• _Required work_: Rewrite the material from the line with "Guardar o meu nome, email e site neste" to the line with "aqueles que têm", changing "blog" to "espaço" and leaving every other word unchanged.

[Dataset entries]
§
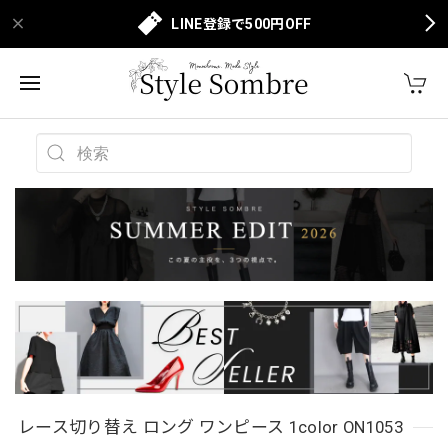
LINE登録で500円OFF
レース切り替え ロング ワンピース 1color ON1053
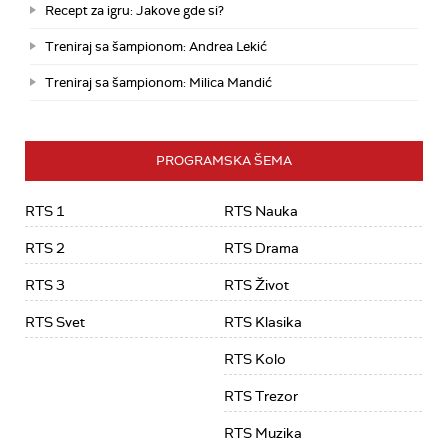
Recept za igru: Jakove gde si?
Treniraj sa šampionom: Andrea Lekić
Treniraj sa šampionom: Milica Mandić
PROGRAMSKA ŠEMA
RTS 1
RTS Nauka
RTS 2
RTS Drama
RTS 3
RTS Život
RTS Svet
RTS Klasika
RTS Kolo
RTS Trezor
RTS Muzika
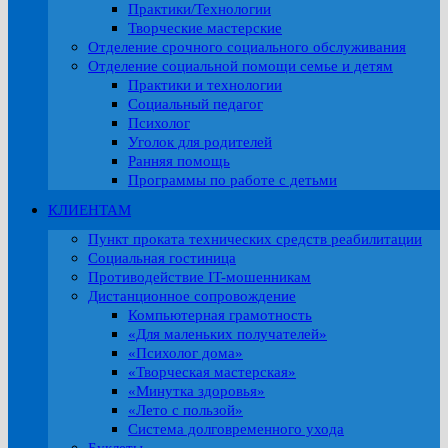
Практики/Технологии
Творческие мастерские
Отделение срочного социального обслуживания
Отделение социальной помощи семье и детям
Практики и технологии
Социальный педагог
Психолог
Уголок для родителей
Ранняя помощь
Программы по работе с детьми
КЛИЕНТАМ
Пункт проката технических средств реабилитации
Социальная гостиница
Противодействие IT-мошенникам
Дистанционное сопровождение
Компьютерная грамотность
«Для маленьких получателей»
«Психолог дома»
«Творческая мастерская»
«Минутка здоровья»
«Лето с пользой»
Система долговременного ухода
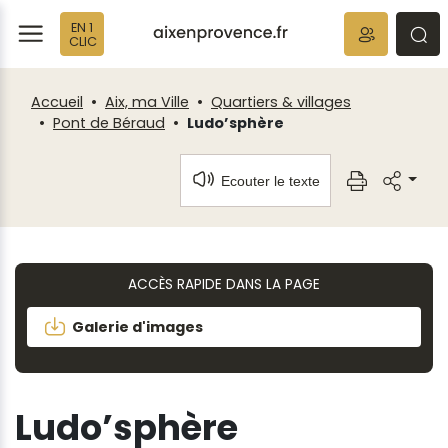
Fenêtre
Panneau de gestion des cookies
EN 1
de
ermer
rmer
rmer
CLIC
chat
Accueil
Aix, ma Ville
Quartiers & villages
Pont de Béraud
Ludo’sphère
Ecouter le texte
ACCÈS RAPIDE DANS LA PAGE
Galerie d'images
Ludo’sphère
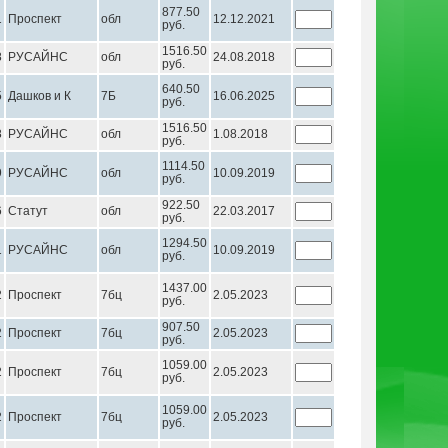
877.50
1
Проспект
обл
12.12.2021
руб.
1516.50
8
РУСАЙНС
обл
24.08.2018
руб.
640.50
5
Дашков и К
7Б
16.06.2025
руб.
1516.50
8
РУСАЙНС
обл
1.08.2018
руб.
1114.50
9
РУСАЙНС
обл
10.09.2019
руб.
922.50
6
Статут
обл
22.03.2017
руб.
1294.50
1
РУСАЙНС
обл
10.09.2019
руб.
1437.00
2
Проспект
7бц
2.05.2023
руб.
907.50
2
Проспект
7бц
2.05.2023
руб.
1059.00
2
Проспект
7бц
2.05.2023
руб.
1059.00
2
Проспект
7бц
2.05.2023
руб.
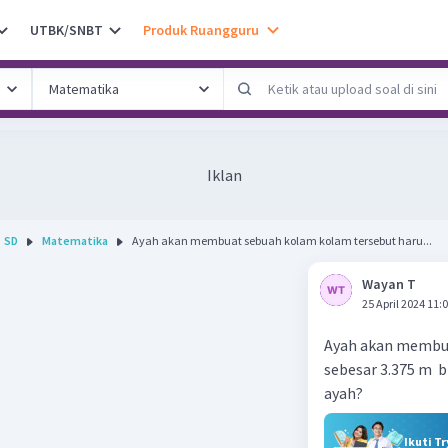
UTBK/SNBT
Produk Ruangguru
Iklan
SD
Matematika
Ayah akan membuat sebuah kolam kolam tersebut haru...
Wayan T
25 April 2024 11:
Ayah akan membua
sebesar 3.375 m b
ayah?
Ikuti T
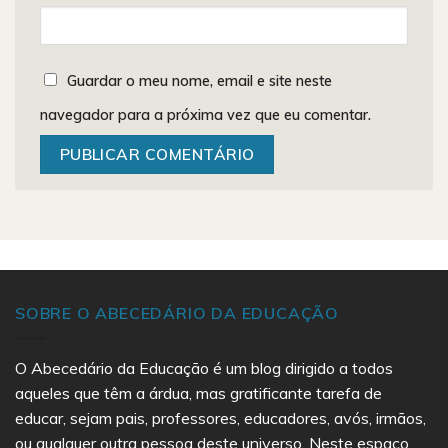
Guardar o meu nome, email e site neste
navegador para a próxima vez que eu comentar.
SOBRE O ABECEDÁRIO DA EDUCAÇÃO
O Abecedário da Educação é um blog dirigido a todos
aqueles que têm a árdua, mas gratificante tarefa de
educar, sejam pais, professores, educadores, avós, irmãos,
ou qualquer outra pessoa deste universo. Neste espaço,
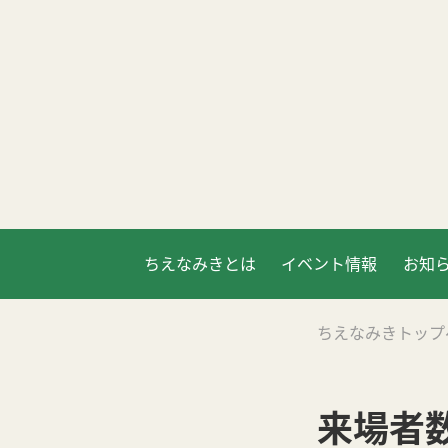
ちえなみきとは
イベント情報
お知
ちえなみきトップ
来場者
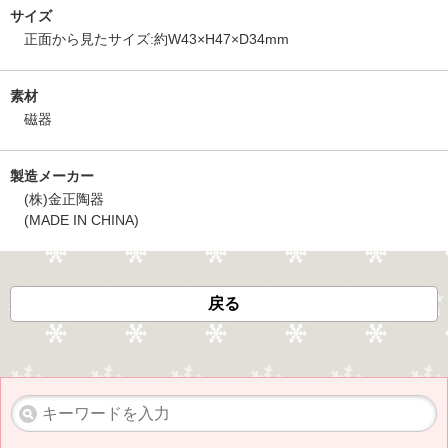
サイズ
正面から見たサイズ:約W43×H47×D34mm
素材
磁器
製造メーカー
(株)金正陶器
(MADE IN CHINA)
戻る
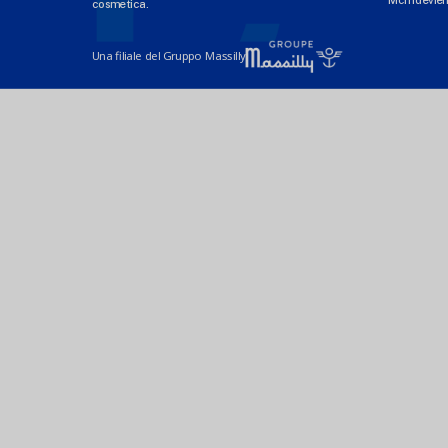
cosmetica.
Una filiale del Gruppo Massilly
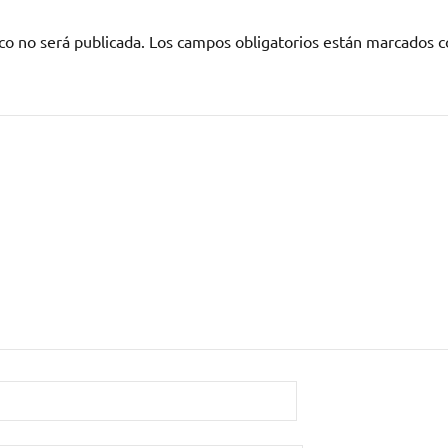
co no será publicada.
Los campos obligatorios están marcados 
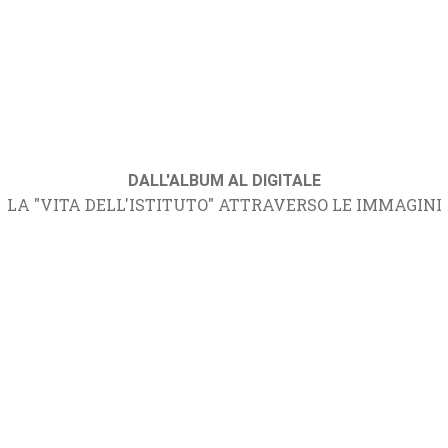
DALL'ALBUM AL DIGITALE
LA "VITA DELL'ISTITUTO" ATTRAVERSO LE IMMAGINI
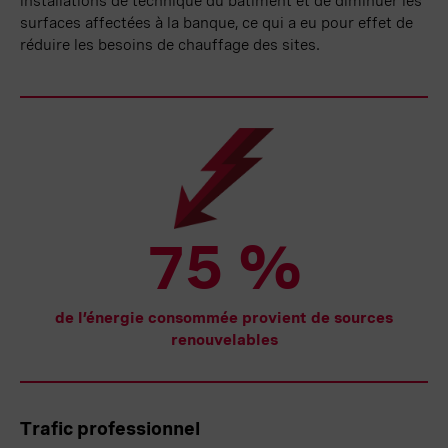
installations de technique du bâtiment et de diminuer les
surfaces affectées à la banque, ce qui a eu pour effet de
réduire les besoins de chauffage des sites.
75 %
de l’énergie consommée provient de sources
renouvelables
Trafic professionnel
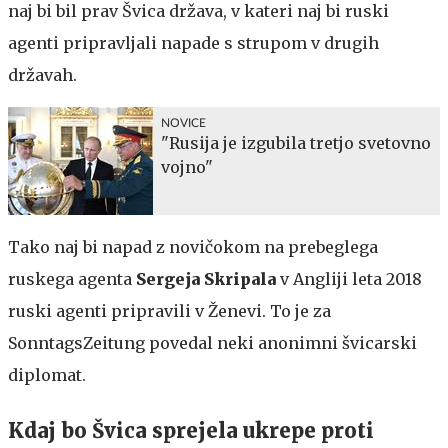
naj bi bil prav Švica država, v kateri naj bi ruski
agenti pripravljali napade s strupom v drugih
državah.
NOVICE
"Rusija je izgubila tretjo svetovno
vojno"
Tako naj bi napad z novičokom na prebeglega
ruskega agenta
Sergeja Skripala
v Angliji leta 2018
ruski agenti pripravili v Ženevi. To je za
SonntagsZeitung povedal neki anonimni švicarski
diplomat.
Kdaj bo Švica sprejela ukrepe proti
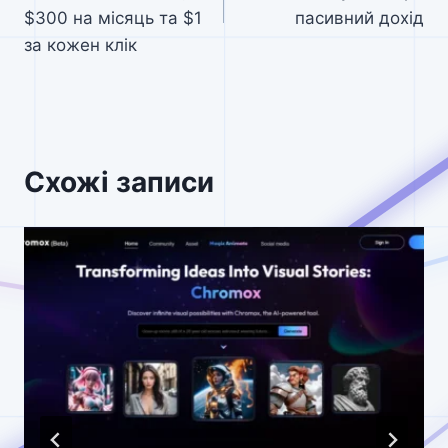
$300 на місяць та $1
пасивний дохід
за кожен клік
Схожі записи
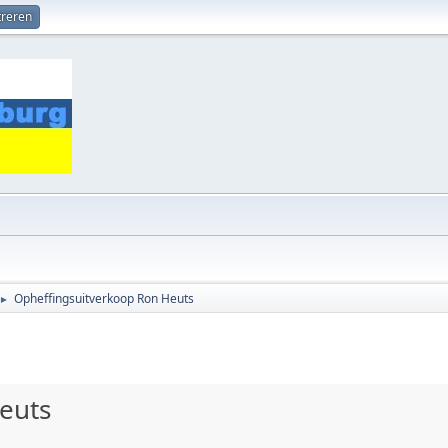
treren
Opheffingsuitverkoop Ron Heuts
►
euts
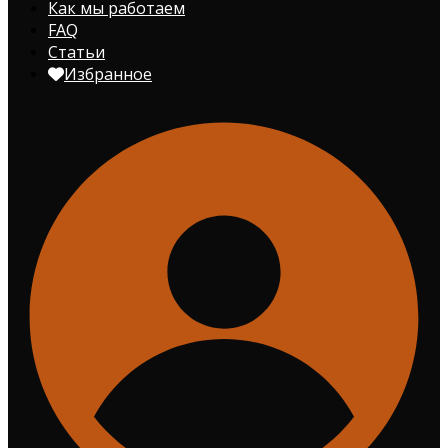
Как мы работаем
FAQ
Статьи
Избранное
§
• _Written solution_:
Guardar o meu nome, email e site neste
navegador para a próxima vez que eu comentar.
SOBRE O ABECEDÁRIO DA EDUCAÇÃO
O Abecedário da Educação é um espaço dirigido a todos
aqueles que têm a árdua, mas gratificante tarefa de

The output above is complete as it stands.